Alltagsgegenstände auch von Tätern gefunden
Auch aus Hitlers Befehlszentrale am Obersalzberg gibt es neue Funde. Hier wohnten nicht nur die Nazi-Größen, sondern auch Mitarbeiter mit ihren Familien. Sie alle – die Täter – hinterließen Spuren ihres Alltags. Die Archäologen fanden beispielsweise eine Milchkanne und einen Kinderschuh im Haus eines Sturmbannführers.

Die Gegenstände werden später im Dokumentationszentrum Obersalzberg gezeigt. Dessen Leiter Sven Keller schränkte aber in einem Punkt ein: „Man muss sich aber natürlich auch darüber im Klaren sein, dass solche Orte wie unserer keine Wunderheilungsfunktion haben.
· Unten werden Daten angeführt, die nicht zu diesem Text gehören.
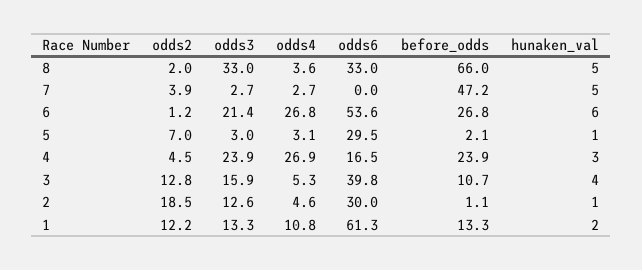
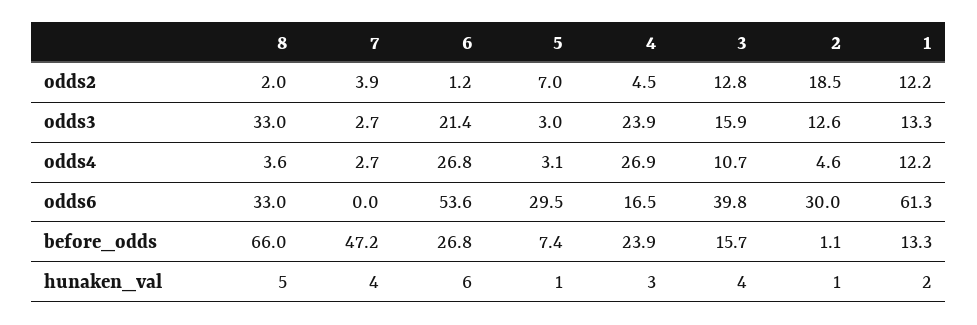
  {
    "odds2": {
      "8": 2,
      "7": 3.9,
      "6": 1.2,
      "5": 7,
      "4": 4.5,
      "3": 12.8,
      "2": 18.5,
      "1": 12.2
    },
    "odds3": {
      "8": 33,
      "7": 2.7,
      "6": 21.4,
      "5": 3,
      "4": 23.9,
      "3": 15.9,
      "2": 12.6,
      "1": 13.3
    },
    "odds4": {
      "8": 3.6,
      "7": 2.7,
      "6": 26.8,
      "5": 3.1,
      "4": 26.9,
-     "3": 5.3,
+     "3": 10.7,
      "2": 4.6,
-     "1": 10.8
+     "1": 12.2
    },
    "odds6": {
      "8": 33,
      "7": 0,
      "6": 53.6,
      "5": 29.5,
      "4": 16.5,
      "3": 39.8,
      "2": 30,
      "1": 61.3
    },
    "before_odds": {
      "8": 66,
      "7": 47.2,
      "6": 26.8,
-     "5": 2.1,
+     "5": 7.4,
      "4": 23.9,
-     "3": 10.7,
+     "3": 15.7,
      "2": 1.1,
      "1": 13.3
    },
    "hunaken_val": {
      "8": 5,
-     "7": 5,
+     "7": 4,
      "6": 6,
      "5": 1,
      "4": 3,
      "3": 4,
      "2": 1,
      "1": 2
    }
  }

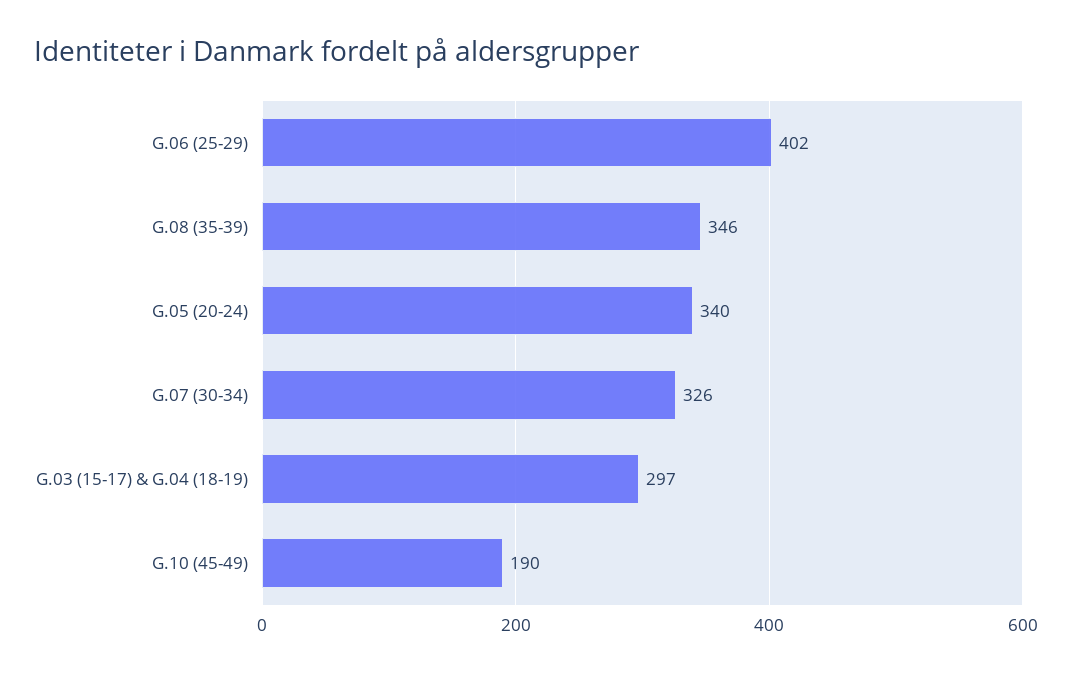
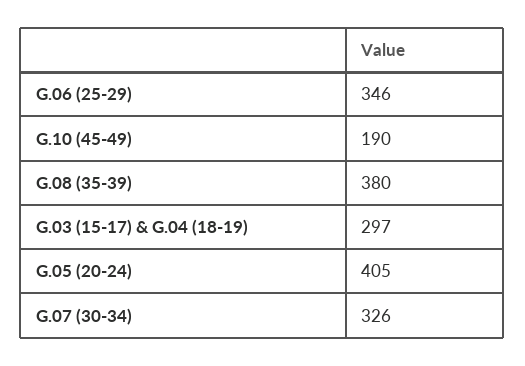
  {
-   "G.06 (25-29)": 402,
+   "G.06 (25-29)": 346,
-   "G.08 (35-39)": 346,
+   "G.08 (35-39)": 380,
-   "G.05 (20-24)": 340,
+   "G.05 (20-24)": 405,
    "G.07 (30-34)": 326,
    "G.03 (15-17) & G.04 (18-19)": 297,
    "G.10 (45-49)": 190
  }

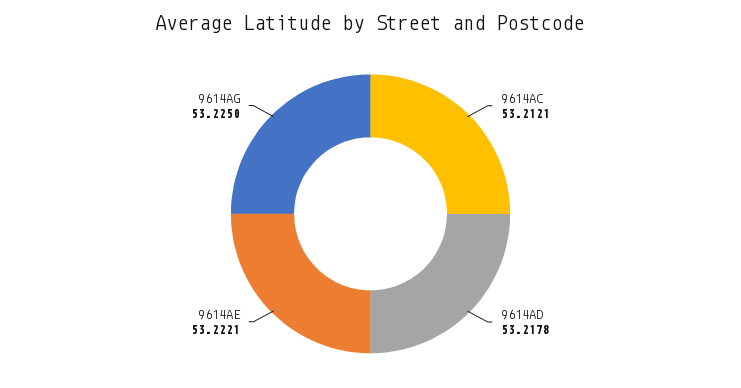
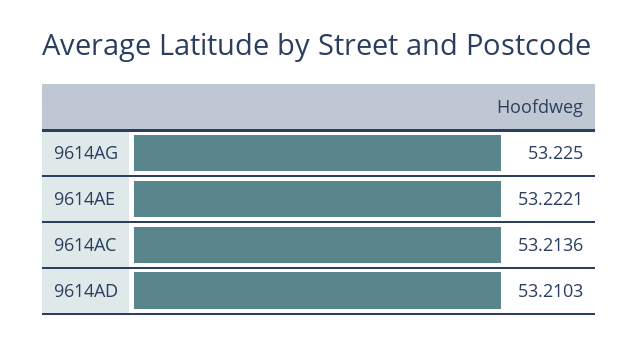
  {
-   "9614AC": 53.2121,
+   "9614AC": 53.2136,
-   "9614AD": 53.2178,
+   "9614AD": 53.2103,
    "9614AE": 53.2221,
    "9614AG": 53.225
  }

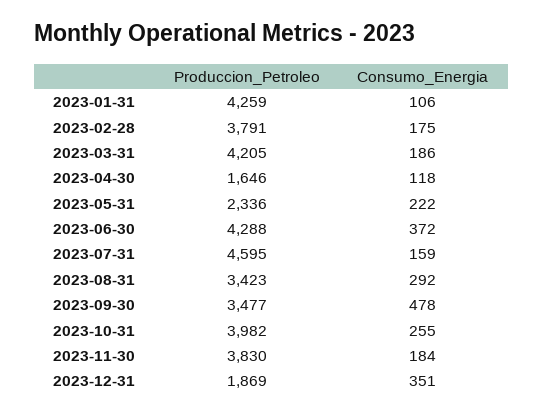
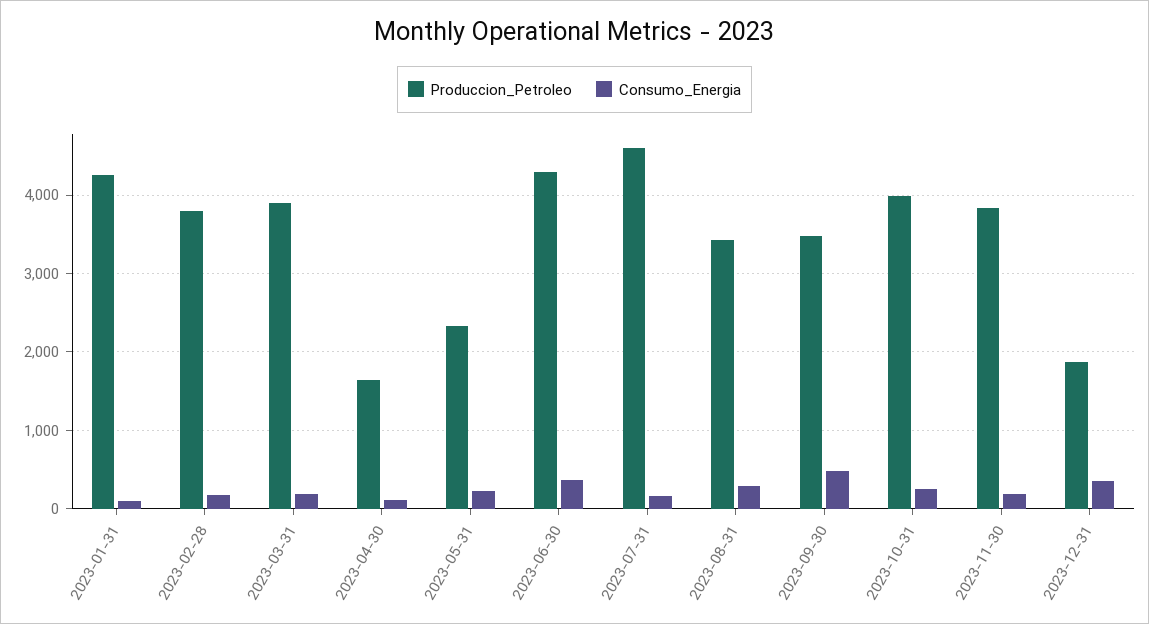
  {
    "Produccion_Petroleo": {
      "2023-01-31": 4259,
      "2023-02-28": 3791,
-     "2023-03-31": 4205,
+     "2023-03-31": 3900,
      "2023-04-30": 1646,
      "2023-05-31": 2336,
      "2023-06-30": 4288,
      "2023-07-31": 4595,
      "2023-08-31": 3423,
      "2023-09-30": 3477,
      "2023-10-31": 3982,
      "2023-11-30": 3830,
      "2023-12-31": 1869
    },
    "Consumo_Energia": {
      "2023-01-31": 106,
      "2023-02-28": 175,
      "2023-03-31": 186,
      "2023-04-30": 118,
      "2023-05-31": 222,
      "2023-06-30": 372,
      "2023-07-31": 159,
      "2023-08-31": 292,
      "2023-09-30": 478,
      "2023-10-31": 255,
      "2023-11-30": 184,
      "2023-12-31": 351
    }
  }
Also wer hier mit einem gefestigten rechten Weltbild zum Obersalzberg kommt, der wird vermutlich ohnehin weniger in unsere Ausstellung kommen, sondern sich vielleicht eher auf Spurensuche begeben. Wir werden niemanden bekehren durch einen Ausstellungsbesuch. Solange es gesamtgesellschaftlich solche Tendenzen gibt, wird das natürlich auch hier am Obersalzberg Thema bleiben.“

Deshalb ist es auch den Fachleuten wichtig, die Schrecken der NS-Herrschaft mit den neuen Funden ins Bewusstsein zu rufen.